Prasanta Kumar Ghosh and his team decode the intricacies of human speech
Gone are the days when electrical engineering just meant long trails of wires and beeping machines. In the age of Siri and Alexa, the field has grown to encompass diverse domains. One such area of research is the study of human speech. Researchers working in this area collect, process and interpret not just sound, but also other cues from a speaker. This has been the focus of the SPIRE lab at the Department of Electrical Engineering (EE).

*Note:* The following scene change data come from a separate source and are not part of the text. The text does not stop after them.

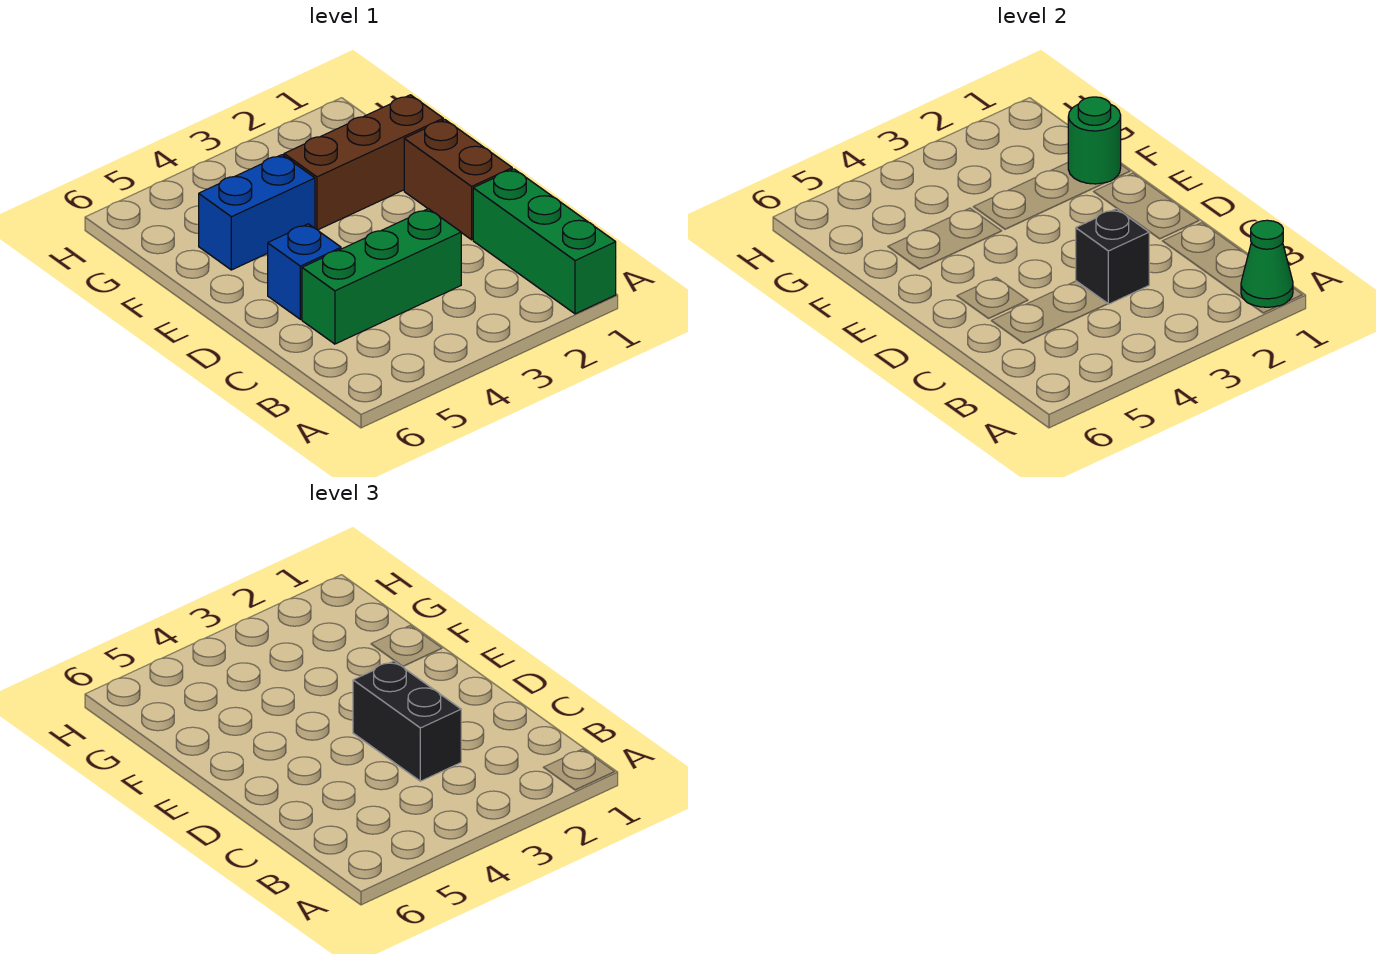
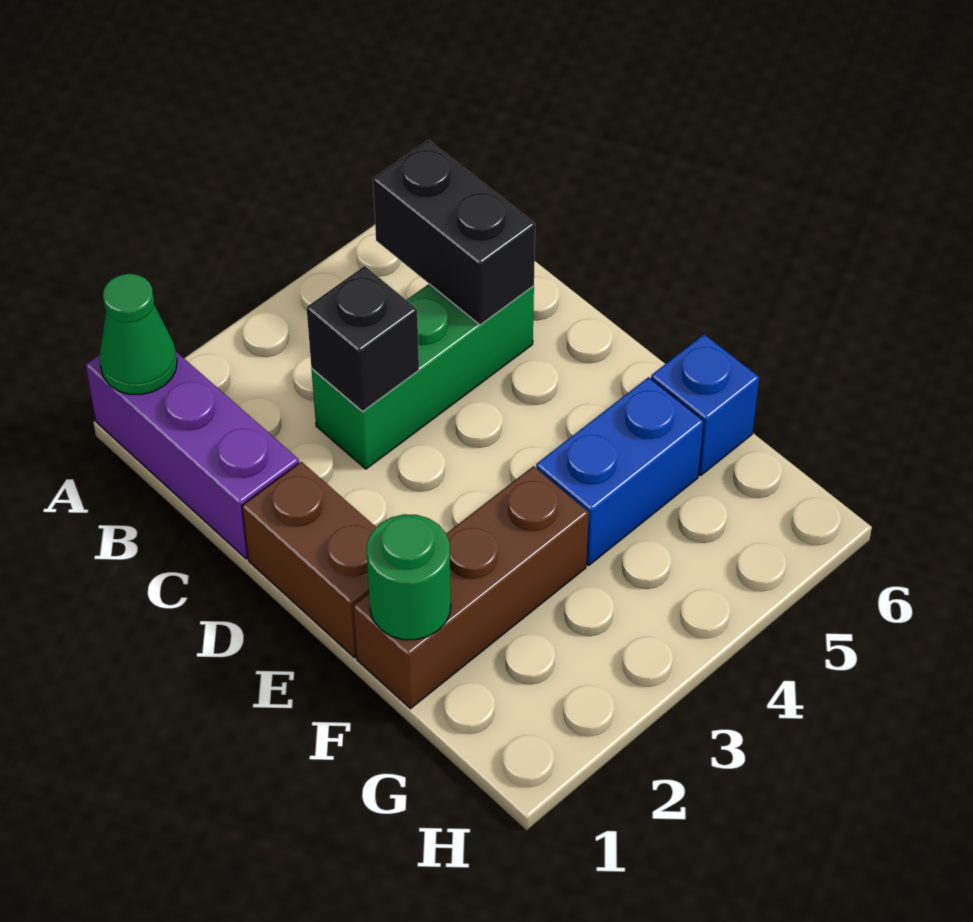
green brick A1:C1 level 1 -> purple brick A1:C1 level 1
black brick C3:D3 level 3 -> black brick B5:C5 level 2
blue brick D5 level 1 -> blue brick F6 level 1

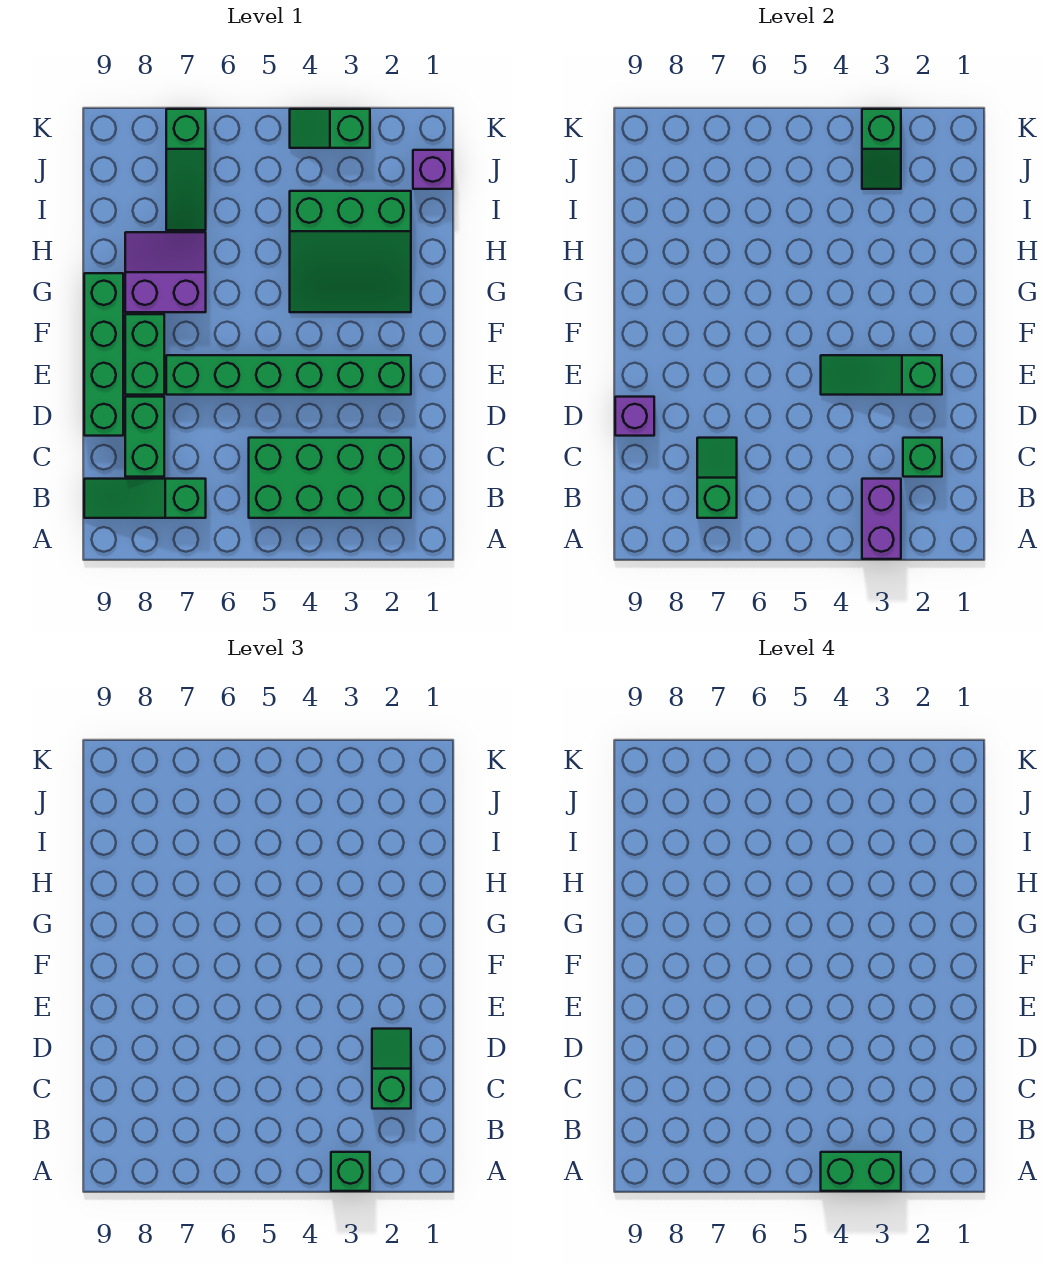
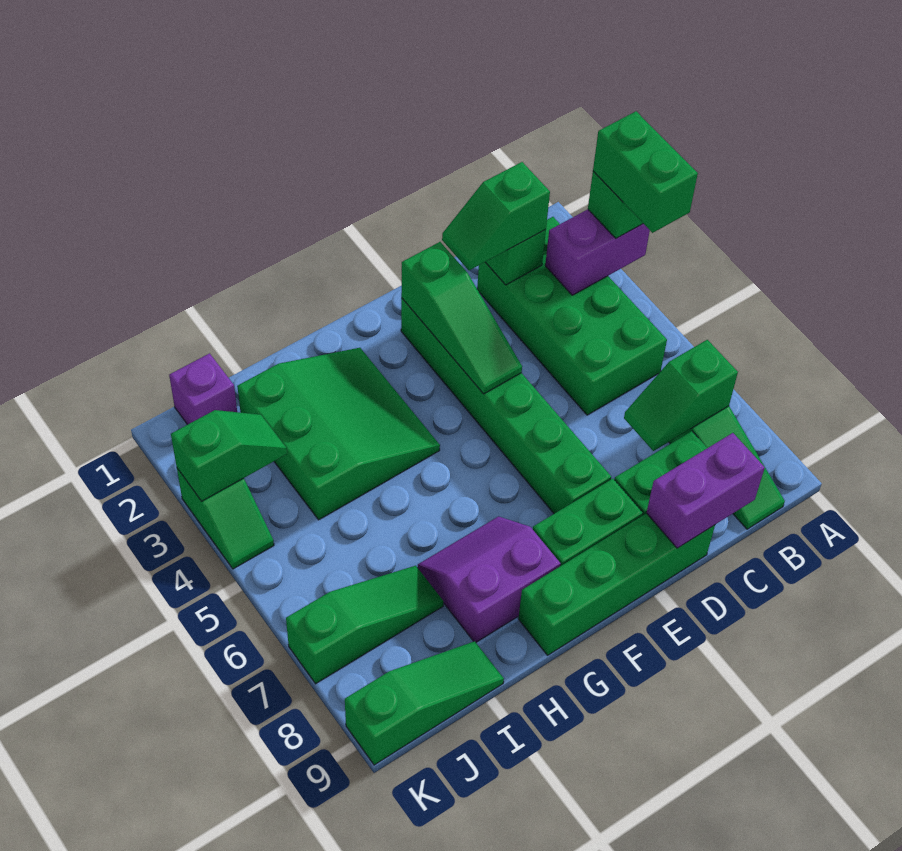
purple brick D9 level 2 -> purple brick C9:D9 level 2
purple slope G7:H8 level 1 top G -> purple slope G7:H8 level 1 top 8
none -> green slope I9:K9 level 1 top K

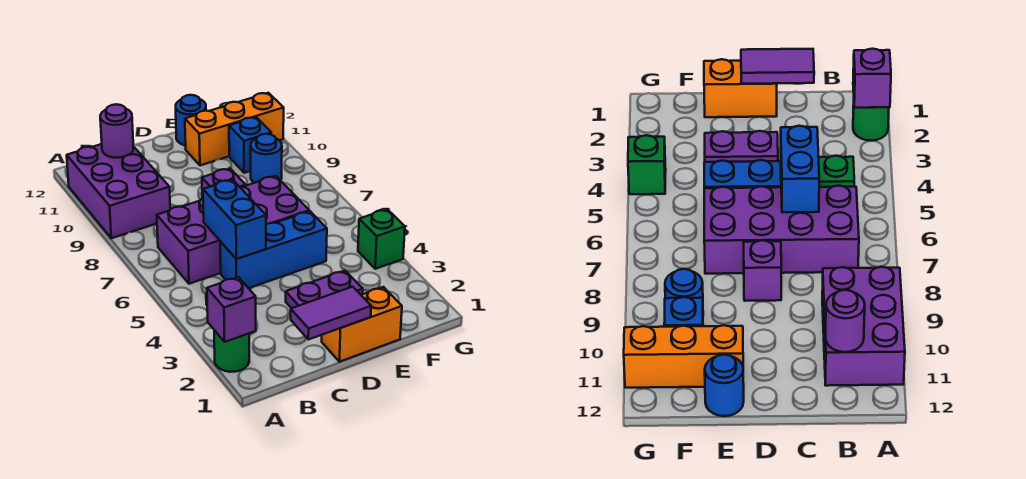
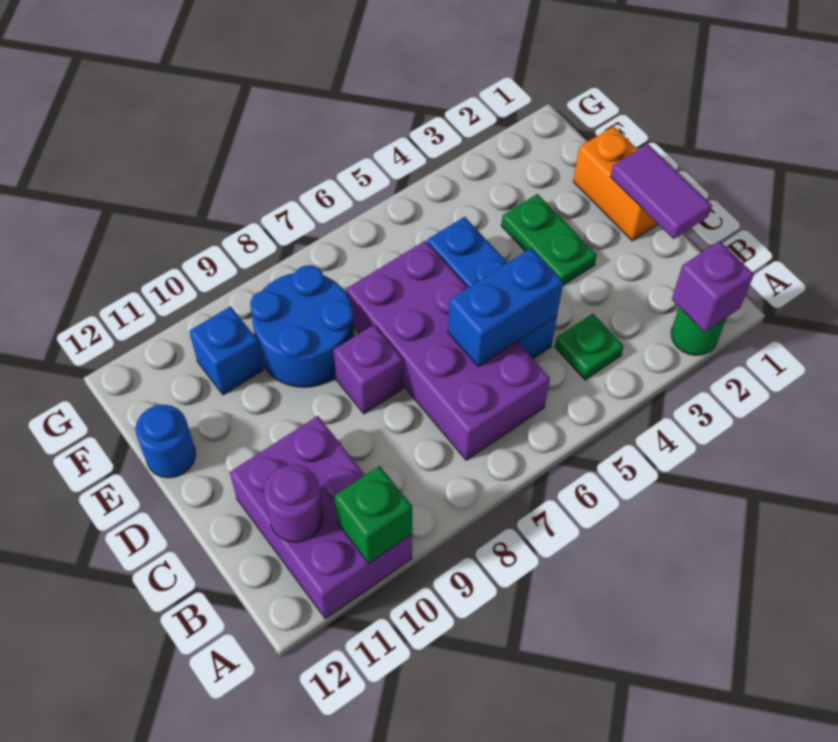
purple brick A9:B11 level 1 -> purple brick A10:C11 level 1
purple plate D3:E3 level 1 -> green plate D3:E3 level 1
orange brick E11:G11 level 1 -> none
blue round brick F9 level 1 -> blue round brick E8:F9 level 1
green brick G4 level 1 -> green brick A10 level 2

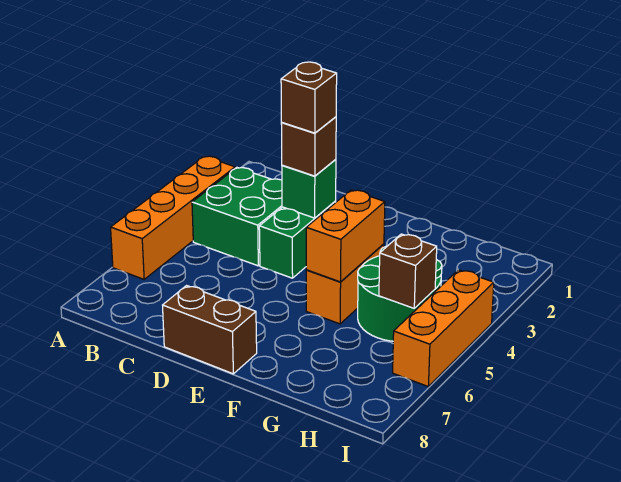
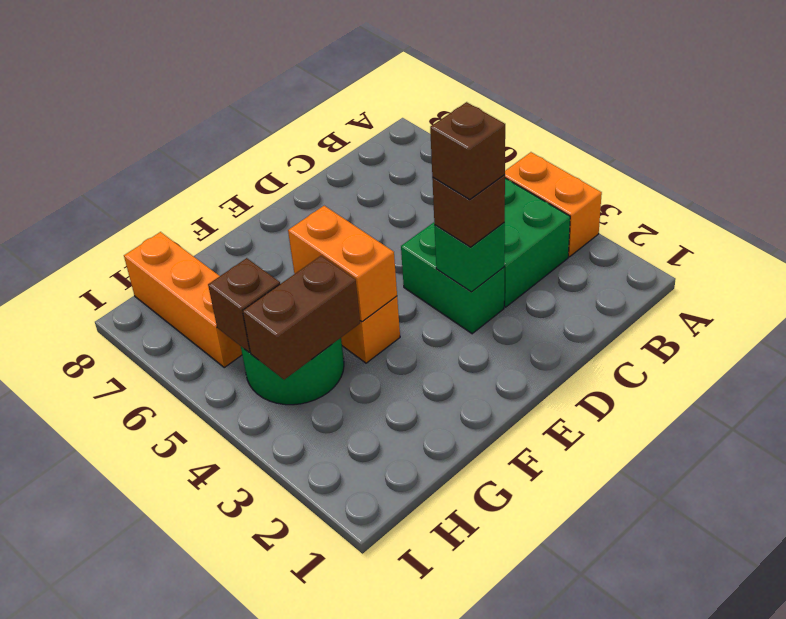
orange brick A3:A6 level 1 -> orange brick A3:A4 level 1
brown brick D8:E8 level 1 -> brown brick G4:H4 level 2
orange brick I4:I6 level 1 -> orange brick H6:H8 level 1

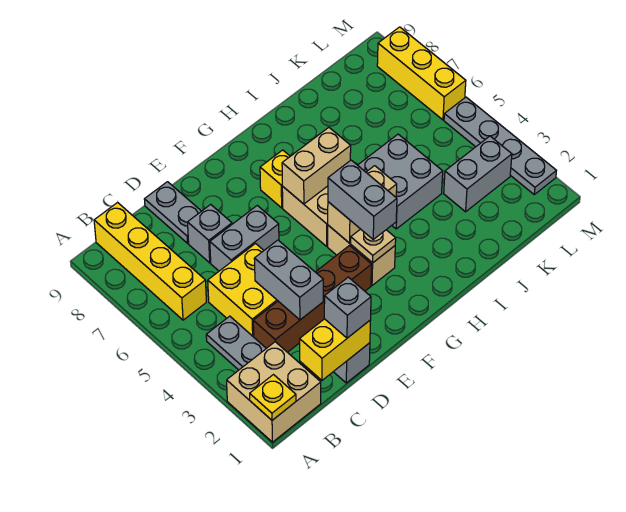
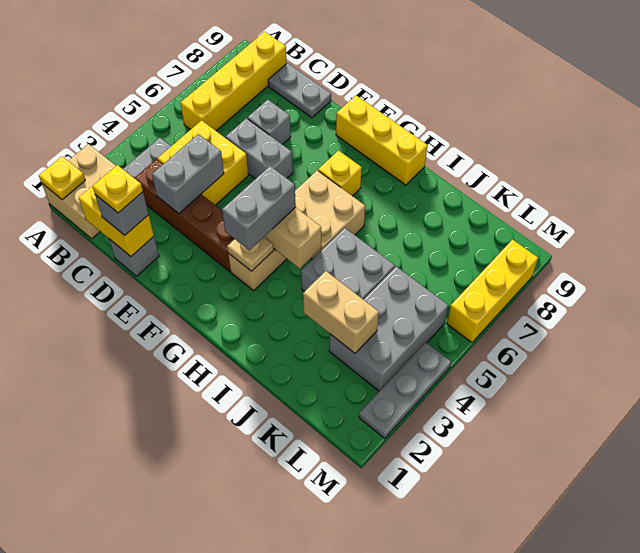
none -> yellow plate D1 level 4
grey plate D8:D9 level 1 -> grey plate C9:D9 level 1
none -> yellow brick F9:H9 level 1
tan brick G6:H6 level 2 -> tan brick J3:K3 level 2
grey brick K3:L3 level 1 -> grey brick K3:L5 level 1
grey plate M2:M5 level 1 -> grey plate M2:M4 level 1

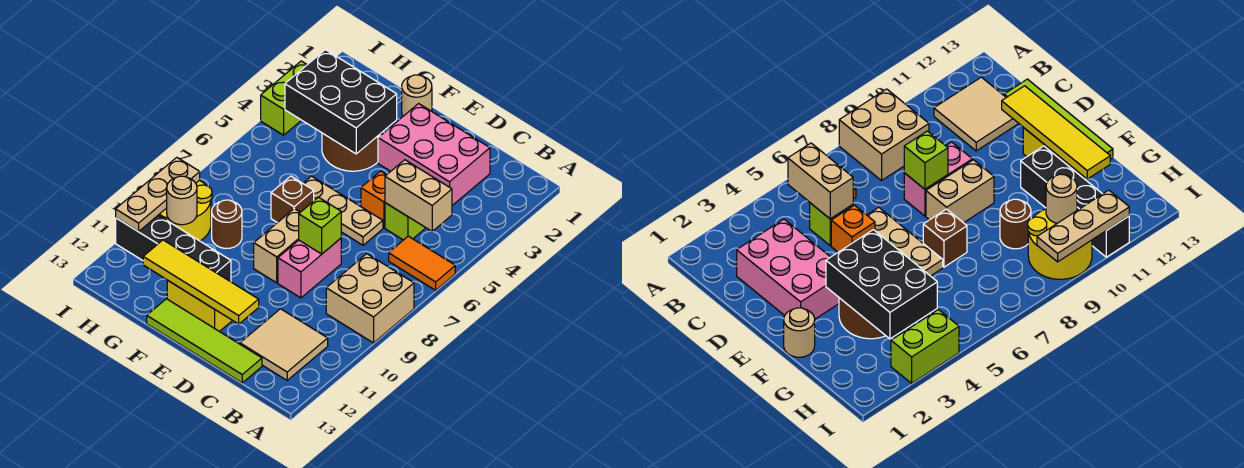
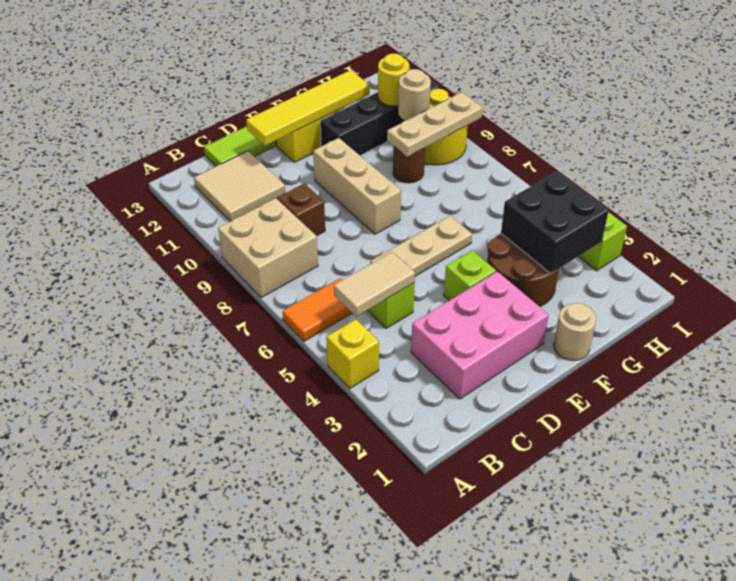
none -> yellow brick A4 level 1
tan brick B5:C5 level 2 -> tan tile B5:C5 level 2
orange brick D5 level 1 -> none
pink brick D8:D9 level 1 -> none
lime brick D8 level 2 -> lime brick E4 level 1
tan brick E8:E9 level 1 -> tan brick E8:E10 level 1
black brick F3:H4 level 2 -> black brick G3:H4 level 2
brown brick F7 level 1 -> brown brick C9 level 1
none -> yellow round brick H11 level 2
tan plate I9:I11 level 2 -> tan plate G9:I9 level 2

Headed by Prasanta Kumar Ghosh, Associate Professor, the lab is keenly interested in the orchestra of organs that generate the majority of sounds in our body – the respiratory and the vocal systems. These organs not only enable us to speak, but the sounds and cues from them also contain tremendous information about their health. Combine these vocal signals with facial expressions and body movements when we talk, and the result is a rich set of data that allows scientists to ask and answer some challenging research questions.
One of the challenges in speech research is evaluating one’s English pronunciation, particularly when the speaker is from India, a country with a diversity of languages. For example, as Prasanta points out, a Gujarati and Kannadiga speaking the same English sentence will sound different. “This is because of the influence of the accent of their mother tongues, and you can tell that I am a Bengali the same way,” he says. Since English is a must for most jobs, ideally the speaker should have a neutral accent so that customers can understand what they are saying. Often, some training is needed to reduce the influence of native language accents, he adds. “English Gyani”, a software tool being developed in the SPIRE lab, aims to do just that. Using automated speech recognition algorithms, it acts as a personalised tutor that provides interactive feedback to the user, based on their voice recordings.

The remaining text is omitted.